Nubi all’orizzonte

pubblicato in data 7 Ago 2014 | Scarica in PDF | Stampa |

Gli effetti del passaggio di consegne tra Hu Jintao a Xi Jiping, nuovo presidente della Cina da Marzo 2013, non si sono fatti aspettare. La trasformazione industriale del paese voluta dalla Segreteria del Partito Comunista sta producendo i suoi effetti sul PIL il quale sta subendo un conseguente rallentamento. Attenzione a non fraintendere, la Cina cresce sempre con progressione imponente, ma non più con un tasso a due cifre come ci aveva abituati. La nomenclatura comunista ha raccolto la sfida e si sta apprestando ad accompagnare il Dragone nel decennio della transizione, in cui la produzione industriale deve passare da quantitativa a qualitativa. Insomma basta con la Cina concepita solo come la grande fabbrica del mondo in cui la manodopera è priva di qualifica e sotto pagata. Il Partito Comunista vuole trasformare la Cina degli ultimi dieci anni in un paese con una stabile crescita dei consumi interni e con la capacità di attrarre investimenti esteri per le attività di ricerca e sviluppo. Non mancano tuttavia le perplessità e le paure degli operatori istituzionali che già due anni fa ipotizzavano un possibile hard landing per l’economia cinese. Con questo termine si suole definire la delicata fase di aggiustamento delle variabili macroeconomiche a seguito di un eccesso di crescita prodottasi negli anni precedenti. La Cina al momento non mostra né segnali di nuova propulsione economica ma nemmeno di criticità o possibile caduta, almeno questo è quello che lascia intendere, ben sapendo di come gran parte dei dati macroeconomici debbano passare per la luce verde del Partito prima di essere divulgati. Da questo punto di vista vi sono sempre più rumors di mercato che allertano di una possibile crisi del credito dalle dimensioni imponenti: lo sviluppo del mercato del credito in rapporto all’evoluzione del PIL negli ultimi cinque anni fa rabbrividire. In sintesi quello che è avvenuto negli USA in epoca precrisi in cui l’accesso al credito è stato alla portata di tutti senza tante remore sulla bontà ed entità degli affidamenti, è stato riprodotto con caratteristiche simili anche in Cina grazie agli interventi delle autorità monetarie e politiche che hanno permesso a famiglie ed imprese di attingere a quelle risorse finanziarie cui la stessa crisi in Occidente impediva di far circolare.

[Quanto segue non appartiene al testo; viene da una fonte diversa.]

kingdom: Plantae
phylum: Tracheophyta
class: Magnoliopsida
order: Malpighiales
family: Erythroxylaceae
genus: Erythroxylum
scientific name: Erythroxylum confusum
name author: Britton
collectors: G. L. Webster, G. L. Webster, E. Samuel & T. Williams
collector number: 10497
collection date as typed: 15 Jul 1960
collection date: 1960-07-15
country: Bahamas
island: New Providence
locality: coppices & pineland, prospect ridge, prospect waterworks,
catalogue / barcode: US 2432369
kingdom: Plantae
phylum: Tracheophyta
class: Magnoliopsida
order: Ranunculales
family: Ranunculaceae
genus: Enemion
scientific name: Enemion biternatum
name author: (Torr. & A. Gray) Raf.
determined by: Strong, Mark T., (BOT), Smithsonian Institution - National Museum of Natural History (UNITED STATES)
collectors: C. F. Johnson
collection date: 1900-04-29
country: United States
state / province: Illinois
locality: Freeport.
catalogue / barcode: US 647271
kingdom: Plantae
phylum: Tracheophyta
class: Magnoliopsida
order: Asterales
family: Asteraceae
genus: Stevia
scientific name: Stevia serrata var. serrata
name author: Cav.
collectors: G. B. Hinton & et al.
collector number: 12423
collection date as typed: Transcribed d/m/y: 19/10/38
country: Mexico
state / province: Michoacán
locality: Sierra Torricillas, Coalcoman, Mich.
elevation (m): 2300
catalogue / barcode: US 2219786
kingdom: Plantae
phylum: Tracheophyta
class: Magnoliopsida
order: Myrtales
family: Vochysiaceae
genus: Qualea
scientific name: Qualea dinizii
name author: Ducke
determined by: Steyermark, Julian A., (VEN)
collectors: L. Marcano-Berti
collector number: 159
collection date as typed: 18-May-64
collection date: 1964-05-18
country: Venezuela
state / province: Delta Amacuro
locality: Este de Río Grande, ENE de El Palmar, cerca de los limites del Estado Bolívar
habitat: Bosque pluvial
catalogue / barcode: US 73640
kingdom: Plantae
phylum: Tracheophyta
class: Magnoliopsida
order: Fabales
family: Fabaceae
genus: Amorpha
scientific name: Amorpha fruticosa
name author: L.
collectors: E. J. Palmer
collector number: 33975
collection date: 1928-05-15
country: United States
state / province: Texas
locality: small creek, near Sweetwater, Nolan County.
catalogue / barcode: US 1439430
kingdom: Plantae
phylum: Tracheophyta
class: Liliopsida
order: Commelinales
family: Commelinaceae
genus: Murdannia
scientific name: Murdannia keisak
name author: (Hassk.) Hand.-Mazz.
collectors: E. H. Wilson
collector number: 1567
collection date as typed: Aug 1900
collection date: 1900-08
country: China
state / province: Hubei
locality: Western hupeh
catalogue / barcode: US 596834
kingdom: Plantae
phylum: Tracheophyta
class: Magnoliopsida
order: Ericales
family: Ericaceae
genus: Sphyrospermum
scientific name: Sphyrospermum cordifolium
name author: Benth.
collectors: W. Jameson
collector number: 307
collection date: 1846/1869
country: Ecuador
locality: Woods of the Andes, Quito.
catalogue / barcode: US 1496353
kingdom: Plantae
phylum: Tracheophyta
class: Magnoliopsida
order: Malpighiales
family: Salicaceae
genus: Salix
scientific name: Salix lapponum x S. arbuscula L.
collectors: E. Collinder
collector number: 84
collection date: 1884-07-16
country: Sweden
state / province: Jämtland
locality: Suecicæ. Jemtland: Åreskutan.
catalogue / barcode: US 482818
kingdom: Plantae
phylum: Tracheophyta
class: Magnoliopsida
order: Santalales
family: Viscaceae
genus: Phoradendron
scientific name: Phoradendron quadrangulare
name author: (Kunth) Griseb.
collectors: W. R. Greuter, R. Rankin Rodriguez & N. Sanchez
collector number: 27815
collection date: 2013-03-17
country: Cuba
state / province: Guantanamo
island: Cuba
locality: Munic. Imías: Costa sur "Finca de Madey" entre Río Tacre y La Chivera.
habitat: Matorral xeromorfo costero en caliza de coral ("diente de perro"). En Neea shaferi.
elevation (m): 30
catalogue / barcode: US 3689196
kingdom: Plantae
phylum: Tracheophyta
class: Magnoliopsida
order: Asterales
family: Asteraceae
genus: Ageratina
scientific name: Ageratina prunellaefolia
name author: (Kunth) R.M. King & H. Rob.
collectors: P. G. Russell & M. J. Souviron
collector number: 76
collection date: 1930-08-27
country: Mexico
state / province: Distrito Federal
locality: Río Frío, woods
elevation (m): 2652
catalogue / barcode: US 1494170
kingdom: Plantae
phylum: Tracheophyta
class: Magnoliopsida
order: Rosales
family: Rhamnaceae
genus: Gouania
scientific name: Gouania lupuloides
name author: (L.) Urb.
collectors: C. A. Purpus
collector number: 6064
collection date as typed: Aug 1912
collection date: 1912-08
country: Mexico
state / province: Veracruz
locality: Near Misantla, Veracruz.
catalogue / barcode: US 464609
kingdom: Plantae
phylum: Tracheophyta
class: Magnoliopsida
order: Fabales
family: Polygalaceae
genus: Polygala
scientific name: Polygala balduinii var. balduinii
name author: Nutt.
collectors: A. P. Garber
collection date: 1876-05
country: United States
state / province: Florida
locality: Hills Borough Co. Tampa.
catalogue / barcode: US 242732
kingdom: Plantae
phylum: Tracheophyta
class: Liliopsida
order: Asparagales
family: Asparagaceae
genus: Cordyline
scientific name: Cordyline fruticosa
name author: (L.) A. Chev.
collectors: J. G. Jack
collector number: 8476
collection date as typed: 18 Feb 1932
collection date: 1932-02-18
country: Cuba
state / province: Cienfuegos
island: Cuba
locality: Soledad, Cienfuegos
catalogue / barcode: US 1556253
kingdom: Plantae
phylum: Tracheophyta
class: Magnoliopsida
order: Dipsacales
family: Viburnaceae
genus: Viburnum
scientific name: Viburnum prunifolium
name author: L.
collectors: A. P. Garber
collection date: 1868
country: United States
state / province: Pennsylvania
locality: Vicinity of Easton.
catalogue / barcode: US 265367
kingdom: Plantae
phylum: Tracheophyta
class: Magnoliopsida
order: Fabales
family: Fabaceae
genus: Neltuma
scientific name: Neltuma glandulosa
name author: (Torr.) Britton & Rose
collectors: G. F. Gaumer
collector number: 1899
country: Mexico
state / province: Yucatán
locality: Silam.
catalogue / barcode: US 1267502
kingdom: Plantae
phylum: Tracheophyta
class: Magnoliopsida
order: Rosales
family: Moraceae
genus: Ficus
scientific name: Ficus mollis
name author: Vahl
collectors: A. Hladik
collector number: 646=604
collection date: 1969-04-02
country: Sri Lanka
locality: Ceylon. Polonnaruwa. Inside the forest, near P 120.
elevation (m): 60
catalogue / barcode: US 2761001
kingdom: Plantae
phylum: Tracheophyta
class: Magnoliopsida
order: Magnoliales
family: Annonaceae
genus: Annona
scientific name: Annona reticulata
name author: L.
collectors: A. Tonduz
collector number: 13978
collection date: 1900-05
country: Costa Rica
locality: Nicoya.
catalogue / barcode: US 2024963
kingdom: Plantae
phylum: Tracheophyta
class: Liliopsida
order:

Dal 2008 il debito di famiglie ed imprese rapportato al PIL è lievitato da un 100% ad oltre un 170% di inizio 2013. Quello che preoccupa di questo ammontare di debito privato nominale è la cosiddetta percentuale attribuibile ai NPL (non performing loans). In Italia con questo termine si suole indicare la dimensione dei crediti deteriorati ovvero la quota di debito che presumibilmente non verrà pagata per varie ragioni come fallimenti societari o insolvenze personali. Questa quota in percentuale infatti, causa la poca trasparenza del governo cinese, diventa di difficile quantificazione. In Italia la percentuale di credito deteriorato sul totale degli impieghi supera il 13%, supponiamo che in Cina questa percentuale rappresenti la metà del dato italiano, quindi un 6% di deterioramento su oltre 13.000 miliardi di USD di impieghi (170% del PIL cinese) che potrebbero determinare un importo a rischio di oltre 800 miliardi di USD. Esattamente quanto scucirono i banchieri della FED per salvare l’America dopo il crash di Lehman Brothers. Un’altra chiave di lettura arriva dalla World Bank che stima per i seguenti paesi le seguenti percentuali medie di NPL sul totale degli impieghi, riferite comunque ai dati del 2012, decisamente prima del tapering: Irlanda 19%, Grecia 17%, UK 7%, USA 4%, Spagna 5%, Germania 5%, Francia 4% e Cina 1%. A questo punto possiamo ipotizzare due scenari: il primo presuppone un consolidamento degli USA con conseguente ripresa della propria economia la quale diventa motore di crescita mondiale grazie all’effetto traino sulle altre economie occidentali. Parallelamente l’Europa riesce a risolvere il proprio impasse interno e trasmette trazione ulteriore alla crescita mondiale di cui trae beneficio proprio la Cina in qualità di grande esportatore di beni di consumo. Il secondo scenario ipotizza invece un’Europa che entra in deflazione e si trascina dietro i paesi emergenti che vedono contrarsi il proprio potenziale di export. In Cina questo contribuisce a far esplodere la crisi del debito privato che impatta profondamente sulla stabilità e volatilità dei mercati finanziari segnando l’inizio di una nuova grande recessione su scala globale. Al momento entrambe le ipotesi hanno probabilità di potersi verificare.